[Input material — start]
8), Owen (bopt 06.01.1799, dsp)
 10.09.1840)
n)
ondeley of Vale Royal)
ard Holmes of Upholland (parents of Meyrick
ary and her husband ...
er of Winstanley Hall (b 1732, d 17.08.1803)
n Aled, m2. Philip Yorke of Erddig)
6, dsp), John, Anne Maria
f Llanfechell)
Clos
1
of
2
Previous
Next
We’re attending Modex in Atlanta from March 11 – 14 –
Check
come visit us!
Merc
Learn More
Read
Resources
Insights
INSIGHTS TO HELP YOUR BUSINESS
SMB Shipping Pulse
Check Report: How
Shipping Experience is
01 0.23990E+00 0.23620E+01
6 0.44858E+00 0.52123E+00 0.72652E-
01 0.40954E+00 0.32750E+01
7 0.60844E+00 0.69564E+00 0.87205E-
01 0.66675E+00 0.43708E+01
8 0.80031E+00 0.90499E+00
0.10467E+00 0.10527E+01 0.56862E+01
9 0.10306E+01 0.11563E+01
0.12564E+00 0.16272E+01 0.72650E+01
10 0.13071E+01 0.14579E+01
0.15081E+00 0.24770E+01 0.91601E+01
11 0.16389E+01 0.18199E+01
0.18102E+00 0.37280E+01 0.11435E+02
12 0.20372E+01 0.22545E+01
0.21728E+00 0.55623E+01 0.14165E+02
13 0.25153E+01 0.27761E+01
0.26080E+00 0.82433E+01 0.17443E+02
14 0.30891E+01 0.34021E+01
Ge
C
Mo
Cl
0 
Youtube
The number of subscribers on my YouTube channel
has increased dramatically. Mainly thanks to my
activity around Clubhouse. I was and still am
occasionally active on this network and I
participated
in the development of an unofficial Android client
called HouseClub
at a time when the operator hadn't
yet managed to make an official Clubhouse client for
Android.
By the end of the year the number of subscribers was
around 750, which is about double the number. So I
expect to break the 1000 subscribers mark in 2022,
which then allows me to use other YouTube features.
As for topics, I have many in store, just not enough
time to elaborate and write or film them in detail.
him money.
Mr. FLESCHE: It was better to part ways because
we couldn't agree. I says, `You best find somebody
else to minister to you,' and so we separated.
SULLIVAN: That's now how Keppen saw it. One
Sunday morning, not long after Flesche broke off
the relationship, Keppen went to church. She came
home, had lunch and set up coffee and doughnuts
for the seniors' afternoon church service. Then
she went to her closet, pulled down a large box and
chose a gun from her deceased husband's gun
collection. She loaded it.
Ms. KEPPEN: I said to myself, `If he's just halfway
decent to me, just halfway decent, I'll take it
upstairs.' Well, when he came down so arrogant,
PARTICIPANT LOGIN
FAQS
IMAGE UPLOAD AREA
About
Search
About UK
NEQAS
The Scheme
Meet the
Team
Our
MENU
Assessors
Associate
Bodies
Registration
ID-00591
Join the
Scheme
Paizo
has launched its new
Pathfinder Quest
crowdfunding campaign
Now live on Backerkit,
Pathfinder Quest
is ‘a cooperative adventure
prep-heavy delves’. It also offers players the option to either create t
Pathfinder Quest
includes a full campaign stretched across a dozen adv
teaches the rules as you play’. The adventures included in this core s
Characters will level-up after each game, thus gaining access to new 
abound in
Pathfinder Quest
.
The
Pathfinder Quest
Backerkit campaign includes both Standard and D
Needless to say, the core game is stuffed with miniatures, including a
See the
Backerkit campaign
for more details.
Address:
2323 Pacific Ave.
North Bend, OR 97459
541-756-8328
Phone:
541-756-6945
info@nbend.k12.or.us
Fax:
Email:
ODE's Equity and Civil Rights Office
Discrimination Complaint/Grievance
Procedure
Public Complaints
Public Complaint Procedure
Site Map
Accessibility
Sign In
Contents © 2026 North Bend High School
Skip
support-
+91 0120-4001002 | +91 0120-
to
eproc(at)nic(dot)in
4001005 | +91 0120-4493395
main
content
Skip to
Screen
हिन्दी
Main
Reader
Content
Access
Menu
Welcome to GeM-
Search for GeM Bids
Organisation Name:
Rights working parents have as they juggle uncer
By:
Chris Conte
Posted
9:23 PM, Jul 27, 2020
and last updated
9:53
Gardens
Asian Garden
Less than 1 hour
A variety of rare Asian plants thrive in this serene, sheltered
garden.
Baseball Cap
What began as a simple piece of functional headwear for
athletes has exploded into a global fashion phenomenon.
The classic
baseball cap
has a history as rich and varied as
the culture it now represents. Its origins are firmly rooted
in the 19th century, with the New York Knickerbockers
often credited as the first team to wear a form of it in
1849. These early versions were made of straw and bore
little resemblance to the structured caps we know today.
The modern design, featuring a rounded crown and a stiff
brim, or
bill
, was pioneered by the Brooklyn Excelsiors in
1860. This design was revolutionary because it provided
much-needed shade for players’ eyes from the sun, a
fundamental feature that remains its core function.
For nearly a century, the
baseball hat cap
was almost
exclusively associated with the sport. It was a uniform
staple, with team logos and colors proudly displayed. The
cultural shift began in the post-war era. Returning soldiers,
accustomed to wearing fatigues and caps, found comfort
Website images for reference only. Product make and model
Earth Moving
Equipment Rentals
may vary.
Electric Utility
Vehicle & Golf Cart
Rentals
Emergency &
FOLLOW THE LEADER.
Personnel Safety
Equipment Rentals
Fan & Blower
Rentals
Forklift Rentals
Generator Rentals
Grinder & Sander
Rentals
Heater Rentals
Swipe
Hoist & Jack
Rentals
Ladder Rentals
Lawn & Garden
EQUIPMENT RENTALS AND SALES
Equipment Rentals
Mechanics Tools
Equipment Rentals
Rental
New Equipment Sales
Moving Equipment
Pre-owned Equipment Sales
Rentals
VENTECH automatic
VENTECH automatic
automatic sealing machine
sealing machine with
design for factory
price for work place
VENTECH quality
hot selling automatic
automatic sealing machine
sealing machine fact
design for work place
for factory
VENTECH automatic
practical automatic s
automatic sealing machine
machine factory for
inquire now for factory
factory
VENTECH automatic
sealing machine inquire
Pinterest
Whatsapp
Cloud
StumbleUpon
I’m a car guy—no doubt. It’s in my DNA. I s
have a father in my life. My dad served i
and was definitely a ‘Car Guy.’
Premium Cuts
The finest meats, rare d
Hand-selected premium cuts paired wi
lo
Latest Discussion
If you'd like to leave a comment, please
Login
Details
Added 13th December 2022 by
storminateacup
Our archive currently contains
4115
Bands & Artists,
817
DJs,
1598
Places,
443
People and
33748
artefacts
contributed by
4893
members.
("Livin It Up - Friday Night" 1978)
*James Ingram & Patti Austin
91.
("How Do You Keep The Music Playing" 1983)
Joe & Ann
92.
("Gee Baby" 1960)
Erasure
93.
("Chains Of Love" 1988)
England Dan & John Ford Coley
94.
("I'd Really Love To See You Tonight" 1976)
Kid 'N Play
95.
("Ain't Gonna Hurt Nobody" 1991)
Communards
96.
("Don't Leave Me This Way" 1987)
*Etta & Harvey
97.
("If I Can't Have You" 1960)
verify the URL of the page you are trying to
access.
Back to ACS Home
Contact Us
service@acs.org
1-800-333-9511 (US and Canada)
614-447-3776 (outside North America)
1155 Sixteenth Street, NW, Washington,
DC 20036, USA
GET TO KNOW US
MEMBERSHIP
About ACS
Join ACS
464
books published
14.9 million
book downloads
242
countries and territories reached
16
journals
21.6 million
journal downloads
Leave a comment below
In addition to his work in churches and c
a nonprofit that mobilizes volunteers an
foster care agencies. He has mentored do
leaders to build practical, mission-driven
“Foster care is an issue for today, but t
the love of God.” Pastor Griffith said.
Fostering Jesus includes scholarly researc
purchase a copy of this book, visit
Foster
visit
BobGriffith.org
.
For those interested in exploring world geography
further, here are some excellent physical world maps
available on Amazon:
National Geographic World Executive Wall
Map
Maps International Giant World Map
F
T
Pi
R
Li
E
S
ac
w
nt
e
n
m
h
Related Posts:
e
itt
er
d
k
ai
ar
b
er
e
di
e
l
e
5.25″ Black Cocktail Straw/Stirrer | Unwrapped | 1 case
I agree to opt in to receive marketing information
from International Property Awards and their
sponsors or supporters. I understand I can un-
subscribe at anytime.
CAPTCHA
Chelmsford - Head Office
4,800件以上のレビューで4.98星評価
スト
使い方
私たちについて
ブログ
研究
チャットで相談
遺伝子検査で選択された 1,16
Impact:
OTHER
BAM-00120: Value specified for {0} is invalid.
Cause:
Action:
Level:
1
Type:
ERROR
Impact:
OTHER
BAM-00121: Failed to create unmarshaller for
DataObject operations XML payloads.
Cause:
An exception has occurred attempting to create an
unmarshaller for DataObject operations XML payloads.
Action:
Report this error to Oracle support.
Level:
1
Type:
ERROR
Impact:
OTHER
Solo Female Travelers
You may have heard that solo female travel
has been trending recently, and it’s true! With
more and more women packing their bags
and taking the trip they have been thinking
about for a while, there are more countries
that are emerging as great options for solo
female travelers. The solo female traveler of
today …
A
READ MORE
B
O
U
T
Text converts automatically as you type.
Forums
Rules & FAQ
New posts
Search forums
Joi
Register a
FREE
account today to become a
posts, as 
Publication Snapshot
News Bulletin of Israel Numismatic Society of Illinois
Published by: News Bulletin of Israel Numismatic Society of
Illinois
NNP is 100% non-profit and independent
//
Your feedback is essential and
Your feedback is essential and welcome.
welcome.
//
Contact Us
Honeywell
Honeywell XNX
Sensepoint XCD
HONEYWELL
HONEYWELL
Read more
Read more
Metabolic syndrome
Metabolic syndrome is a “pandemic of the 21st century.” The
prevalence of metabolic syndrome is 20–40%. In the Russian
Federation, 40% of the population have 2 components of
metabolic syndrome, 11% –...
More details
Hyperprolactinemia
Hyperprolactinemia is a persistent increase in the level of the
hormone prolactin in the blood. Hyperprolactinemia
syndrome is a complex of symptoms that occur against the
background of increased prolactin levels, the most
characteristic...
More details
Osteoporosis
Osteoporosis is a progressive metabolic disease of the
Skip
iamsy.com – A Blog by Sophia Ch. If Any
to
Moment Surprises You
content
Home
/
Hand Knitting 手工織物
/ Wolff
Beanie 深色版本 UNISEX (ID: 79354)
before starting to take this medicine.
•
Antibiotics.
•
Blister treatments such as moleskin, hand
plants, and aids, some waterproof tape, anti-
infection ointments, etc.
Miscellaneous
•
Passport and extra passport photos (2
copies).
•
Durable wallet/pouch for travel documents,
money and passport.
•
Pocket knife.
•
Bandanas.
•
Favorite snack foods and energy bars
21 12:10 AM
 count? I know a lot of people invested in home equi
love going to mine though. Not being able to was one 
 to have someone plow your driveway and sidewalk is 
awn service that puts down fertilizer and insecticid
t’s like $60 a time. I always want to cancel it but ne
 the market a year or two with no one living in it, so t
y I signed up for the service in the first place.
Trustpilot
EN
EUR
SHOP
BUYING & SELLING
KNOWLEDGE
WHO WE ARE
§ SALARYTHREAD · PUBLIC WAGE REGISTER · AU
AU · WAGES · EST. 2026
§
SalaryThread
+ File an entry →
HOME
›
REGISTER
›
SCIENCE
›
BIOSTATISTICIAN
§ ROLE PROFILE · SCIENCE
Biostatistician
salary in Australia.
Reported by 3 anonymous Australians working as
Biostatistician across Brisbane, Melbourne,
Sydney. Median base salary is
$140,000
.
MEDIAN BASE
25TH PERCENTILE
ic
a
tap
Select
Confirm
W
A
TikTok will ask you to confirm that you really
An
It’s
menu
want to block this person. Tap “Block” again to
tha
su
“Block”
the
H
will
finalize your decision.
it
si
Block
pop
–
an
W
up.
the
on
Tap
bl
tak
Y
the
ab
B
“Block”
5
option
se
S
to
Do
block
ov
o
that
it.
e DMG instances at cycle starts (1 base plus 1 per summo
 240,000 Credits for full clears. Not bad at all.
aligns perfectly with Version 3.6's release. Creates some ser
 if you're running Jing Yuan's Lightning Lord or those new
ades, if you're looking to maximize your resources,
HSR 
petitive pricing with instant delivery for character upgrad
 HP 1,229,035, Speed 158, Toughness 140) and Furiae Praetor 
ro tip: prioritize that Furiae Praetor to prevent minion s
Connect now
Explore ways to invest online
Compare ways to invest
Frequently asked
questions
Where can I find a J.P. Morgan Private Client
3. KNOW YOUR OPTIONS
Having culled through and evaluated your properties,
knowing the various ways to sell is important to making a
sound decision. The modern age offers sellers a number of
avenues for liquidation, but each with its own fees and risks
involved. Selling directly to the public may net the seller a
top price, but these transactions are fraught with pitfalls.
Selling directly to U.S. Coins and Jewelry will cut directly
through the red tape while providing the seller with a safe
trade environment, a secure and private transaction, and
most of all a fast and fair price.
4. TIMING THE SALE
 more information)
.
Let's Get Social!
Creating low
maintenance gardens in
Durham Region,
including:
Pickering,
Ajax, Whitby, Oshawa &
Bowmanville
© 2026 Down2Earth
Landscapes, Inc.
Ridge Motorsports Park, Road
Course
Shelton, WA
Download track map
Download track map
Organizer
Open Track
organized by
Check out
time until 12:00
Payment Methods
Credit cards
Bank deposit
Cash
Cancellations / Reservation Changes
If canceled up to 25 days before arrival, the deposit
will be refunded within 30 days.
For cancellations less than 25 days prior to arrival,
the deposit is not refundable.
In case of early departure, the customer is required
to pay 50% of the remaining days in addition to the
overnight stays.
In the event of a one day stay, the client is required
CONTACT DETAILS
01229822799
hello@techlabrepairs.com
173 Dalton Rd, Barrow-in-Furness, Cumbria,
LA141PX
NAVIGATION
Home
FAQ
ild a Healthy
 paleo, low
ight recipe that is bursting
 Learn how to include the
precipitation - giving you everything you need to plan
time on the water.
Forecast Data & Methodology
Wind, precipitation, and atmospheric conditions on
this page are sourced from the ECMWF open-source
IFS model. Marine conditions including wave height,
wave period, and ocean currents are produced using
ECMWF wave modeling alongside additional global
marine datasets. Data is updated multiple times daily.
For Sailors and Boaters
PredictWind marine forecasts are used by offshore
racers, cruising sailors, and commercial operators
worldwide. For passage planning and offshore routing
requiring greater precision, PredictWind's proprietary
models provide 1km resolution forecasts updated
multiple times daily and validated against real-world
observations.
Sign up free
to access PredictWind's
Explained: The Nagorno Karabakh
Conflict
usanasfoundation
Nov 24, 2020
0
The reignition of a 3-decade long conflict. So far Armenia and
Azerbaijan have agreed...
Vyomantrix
[Input material — finish]
In the items from the start through the line containing "01 0.23990E+00 0.23620E+01", switch "Shipping" to "Delivery" and give those lines again with nothing else changed.

8), Owen (bopt 06.01.1799, dsp)
 10.09.1840)
n)
ondeley of Vale Royal)
ard Holmes of Upholland (parents of Meyrick
ary and her husband ...
er of Winstanley Hall (b 1732, d 17.08.1803)
n Aled, m2. Philip Yorke of Erddig)
6, dsp), John, Anne Maria
f Llanfechell)
Clos
1
of
2
Previous
Next
We’re attending Modex in Atlanta from March 11 – 14 –
Check
come visit us!
Merc
Learn More
Read
Resources
Insights
INSIGHTS TO HELP YOUR BUSINESS
SMB Delivery Pulse
Check Report: How
Delivery Experience is
01 0.23990E+00 0.23620E+01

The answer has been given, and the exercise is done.